_Activity:_
Using the data below, repeat all of it precisely.

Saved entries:

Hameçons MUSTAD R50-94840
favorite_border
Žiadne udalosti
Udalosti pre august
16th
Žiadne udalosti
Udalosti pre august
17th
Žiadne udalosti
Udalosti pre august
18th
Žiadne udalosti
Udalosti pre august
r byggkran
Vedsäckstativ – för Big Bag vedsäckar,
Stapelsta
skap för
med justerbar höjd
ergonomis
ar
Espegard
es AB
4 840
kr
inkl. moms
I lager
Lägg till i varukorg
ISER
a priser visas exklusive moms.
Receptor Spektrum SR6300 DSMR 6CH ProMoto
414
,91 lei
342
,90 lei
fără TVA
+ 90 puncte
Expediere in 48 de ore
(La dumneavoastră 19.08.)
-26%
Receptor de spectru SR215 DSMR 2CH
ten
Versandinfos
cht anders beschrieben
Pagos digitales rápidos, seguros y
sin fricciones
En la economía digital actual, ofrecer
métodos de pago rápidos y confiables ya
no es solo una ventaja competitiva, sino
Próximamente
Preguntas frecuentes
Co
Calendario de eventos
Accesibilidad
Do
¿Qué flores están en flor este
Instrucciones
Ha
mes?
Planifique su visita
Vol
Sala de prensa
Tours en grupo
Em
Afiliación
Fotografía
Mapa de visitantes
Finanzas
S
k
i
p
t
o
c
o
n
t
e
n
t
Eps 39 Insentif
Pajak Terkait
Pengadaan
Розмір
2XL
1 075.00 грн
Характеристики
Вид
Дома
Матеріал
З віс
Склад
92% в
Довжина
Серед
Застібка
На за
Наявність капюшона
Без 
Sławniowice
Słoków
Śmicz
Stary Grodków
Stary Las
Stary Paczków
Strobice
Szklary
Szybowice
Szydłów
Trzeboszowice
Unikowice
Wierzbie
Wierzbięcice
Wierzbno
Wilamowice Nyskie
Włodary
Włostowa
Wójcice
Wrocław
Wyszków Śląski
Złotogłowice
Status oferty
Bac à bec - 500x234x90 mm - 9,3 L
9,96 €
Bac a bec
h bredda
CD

_Written response:_
Hameçons MUSTAD R50-94840
favorite_border
Žiadne udalosti
Udalosti pre august
16th
Žiadne udalosti
Udalosti pre august
17th
Žiadne udalosti
Udalosti pre august
18th
Žiadne udalosti
Udalosti pre august
r byggkran
Vedsäckstativ – för Big Bag vedsäckar,
Stapelsta
skap för
med justerbar höjd
ergonomis
ar
Espegard
es AB
4 840
kr
inkl. moms
I lager
Lägg till i varukorg
ISER
a priser visas exklusive moms.
Receptor Spektrum SR6300 DSMR 6CH ProMoto
414
,91 lei
342
,90 lei
fără TVA
+ 90 puncte
Expediere in 48 de ore
(La dumneavoastră 19.08.)
-26%
Receptor de spectru SR215 DSMR 2CH
ten
Versandinfos
cht anders beschrieben
Pagos digitales rápidos, seguros y
sin fricciones
En la economía digital actual, ofrecer
métodos de pago rápidos y confiables ya
no es solo una ventaja competitiva, sino
Próximamente
Preguntas frecuentes
Co
Calendario de eventos
Accesibilidad
Do
¿Qué flores están en flor este
Instrucciones
Ha
mes?
Planifique su visita
Vol
Sala de prensa
Tours en grupo
Em
Afiliación
Fotografía
Mapa de visitantes
Finanzas
S
k
i
p
t
o
c
o
n
t
e
n
t
Eps 39 Insentif
Pajak Terkait
Pengadaan
Розмір
2XL
1 075.00 грн
Характеристики
Вид
Дома
Матеріал
З віс
Склад
92% в
Довжина
Серед
Застібка
На за
Наявність капюшона
Без 
Sławniowice
Słoków
Śmicz
Stary Grodków
Stary Las
Stary Paczków
Strobice
Szklary
Szybowice
Szydłów
Trzeboszowice
Unikowice
Wierzbie
Wierzbięcice
Wierzbno
Wilamowice Nyskie
Włodary
Włostowa
Wójcice
Wrocław
Wyszków Śląski
Złotogłowice
Status oferty
Bac à bec - 500x234x90 mm - 9,3 L
9,96 €
Bac a bec
h bredda
CD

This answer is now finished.